Fans Pay Their Respects At Tom Parker’s Funeral

Hundreds of fans gathered to pay their respects at the funeral of The Wanted singer Tom Parker, who sadly died last month from a brain tumour.

The 33-year-old’s widow Kelsey led a cortege through Petts Wood earlier this week, with members of the public lining the streets as three black horses pulled the hearse through the south-east London borough of Queensway.

Floral displays spelling out the words ‘Daddy’ and ‘Tom’ were on the side of the carriage, while there was also a flower arrangement of one of the group’s songs, entitled ‘Glad You Came’.

The ceremony was held at St Francis of Assisi church and was attended by Tom’s family and friends, including his bandmates and One Direction’s Liam Payne.  

Four large TV screens were set up outside the church so fans could watch the service, while mourners grieved privately inside.

The Wanted’s Jay McGuiness, Max George, Siva Kaneswaran and Nathan Sykes carried the coffin into the church, with George taking the stand to deliver a speech to the congregation about their loss.

“He has left us far too early and we will miss him so much. The heartbreak shared here today is a credit to the love Tom shared. The people outside, the people all around the world, is a credit to him. Rest easy, mate,” he said.

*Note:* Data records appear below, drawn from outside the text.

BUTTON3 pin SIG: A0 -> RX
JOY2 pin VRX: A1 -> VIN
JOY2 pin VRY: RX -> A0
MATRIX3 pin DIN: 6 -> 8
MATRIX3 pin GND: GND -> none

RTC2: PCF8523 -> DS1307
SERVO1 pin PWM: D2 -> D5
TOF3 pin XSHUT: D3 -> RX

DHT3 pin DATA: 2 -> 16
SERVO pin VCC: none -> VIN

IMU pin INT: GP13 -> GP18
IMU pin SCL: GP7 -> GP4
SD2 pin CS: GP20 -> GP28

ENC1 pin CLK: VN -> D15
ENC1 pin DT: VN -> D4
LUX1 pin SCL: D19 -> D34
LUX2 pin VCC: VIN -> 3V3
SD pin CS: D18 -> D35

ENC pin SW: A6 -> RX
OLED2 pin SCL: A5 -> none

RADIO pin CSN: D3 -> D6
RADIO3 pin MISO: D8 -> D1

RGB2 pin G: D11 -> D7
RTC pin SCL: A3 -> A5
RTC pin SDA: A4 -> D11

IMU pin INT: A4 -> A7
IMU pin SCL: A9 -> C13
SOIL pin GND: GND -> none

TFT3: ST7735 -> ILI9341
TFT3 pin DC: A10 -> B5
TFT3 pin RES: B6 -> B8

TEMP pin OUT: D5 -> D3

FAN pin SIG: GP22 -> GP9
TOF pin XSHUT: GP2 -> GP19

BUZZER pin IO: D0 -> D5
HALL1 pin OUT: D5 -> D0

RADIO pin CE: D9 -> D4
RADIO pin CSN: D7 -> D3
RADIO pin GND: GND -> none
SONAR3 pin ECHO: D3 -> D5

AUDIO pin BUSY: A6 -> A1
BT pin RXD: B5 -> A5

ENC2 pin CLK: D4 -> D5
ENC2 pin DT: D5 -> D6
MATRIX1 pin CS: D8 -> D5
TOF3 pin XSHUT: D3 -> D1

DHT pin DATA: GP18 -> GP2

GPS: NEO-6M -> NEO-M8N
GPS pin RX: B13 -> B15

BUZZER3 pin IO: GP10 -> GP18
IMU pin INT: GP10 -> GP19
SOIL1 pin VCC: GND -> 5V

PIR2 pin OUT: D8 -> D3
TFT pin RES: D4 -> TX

Kelsey, who shares children Aurelia Rose and Bodhi with Tom, also gave a pre-recorded eulogy, with the audio message saying: “You were the best husband I could ever ask for… You did everything with love and no malice.”

The couple wed in 2018 and it was only a couple of years later that Tom was diagnosed with an incurable brain tumour, with doctors giving him a prognosis of 12 to 18 months.

He underwent various treatments over the last year and a half, including chemotherapy and radiotherapy. However, he lost his battle with cancer late last month, leaving behind a young family and thousands of grieving fans.

Always a music lover, Oasis’ Champagne Supernova and Live Forever, Stereophonics’ Handbags and Gladrags, Amazing Grace, and the group’s single Gold Forever were played during the service.

When the coffin was carried back to the hearse, fans released golden heart-shaped balloons into the sky.

Tom did not just make history in the music industry, but had a huge impact in raising awareness and funding for brain tumours in the short amount of time since his diagnosis.

Hugh Adams from Brain Tumour Research said: “Tom has spoken openly and honestly about the impact of the disease and in doing so, has helped to raise awareness of the devastation caused by brain tumours.”

Theresa Dauncey from National Brain Appeal also told BBC Breakfast: “Tom was a fantastic spokesperson, and he chose to bring attention to the lack of funding.”

She added that while many people would have locked themselves away and spent their remaining time with their relatives, Tom “got people together, made a documentary, had a concert [and] brought so many people’s attention to this sort of terrible lack of awareness”.

More children and young adults die from brain tumours than any other form of cancer, despite just one per cent of the government’s cancer research budget being dedicated to it.